Ray Fadden, a skilled craftsman in his own right, produced a number of items that remain in the collection. He was a prolific beadworker, and resulting from that skill he produced a number of pictographic story belts. One such belt portrays the story of the formation of the Haudenosaunee, and is the longest such belt in the world at 75 feet. Some of these belts are used in the process of telling stories to visitors.
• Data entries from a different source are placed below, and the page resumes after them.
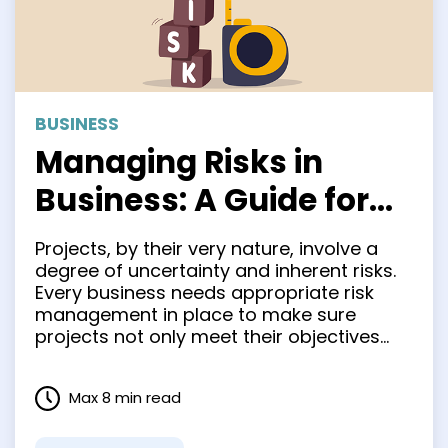
BUSINESS
Managing Risks in
Business: A Guide for
Entrepreneurs
Projects, by their very nature, involve a
degree of uncertainty and inherent risks.
Every business needs appropriate risk
management in place to make sure
projects not only meet their objectives
but are also completed on time and
within budget. Risk management
Max 8 min read
empowers project managers to spot
potential issues and roadblocks ahead of
time, giving them …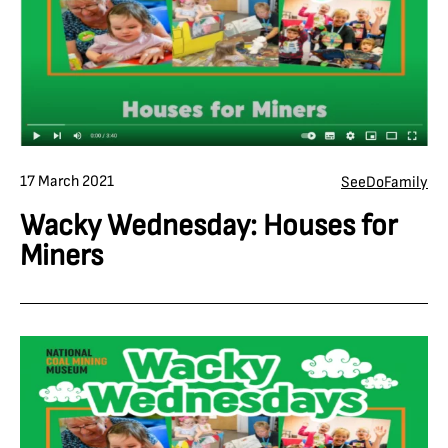
17 March 2021
See
Do
Family
Wacky Wednesday: Houses for
Miners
Educational traditional charts diagrams of the government of the HaudenosauneRay Fadden and family also produced a number of educational charts reflecting history and culture. All of the charts are on displayed for visitors to read. One such chart features a diagram of the traditional government of the Haudenosaunee. This chart has text and drawings illustrating the nations of the Confederation, a listing of the fifty Chieftainship titles, with clan & nation affiliation indicated. Another display is called the Contributions chart. This chart illustrates and names of many innovations, food plant developments, as well as medicinal plants that were discovered and developed by various Native Nations of the Americas. This chart goes beyond the standard corn & teepee knowledge of Native American contributions to the world that most are aware of.

One of the most prized pre-contact items is the Silver Lake pottery bowl. This bowl, of Haudenosaunee design, was found accidentally by a hunter during the mid-twentieth century. Also of local Adirondack origin is a dug out canoe that was discovered by scuba divers in Lake Placid. Plus, there are pottery sherds from nearby St. Regis Mountain, a stone scraper from along True Brook which is east of the museum’s location, and other pottery sherds from Cumberland Head on Lake Champlain.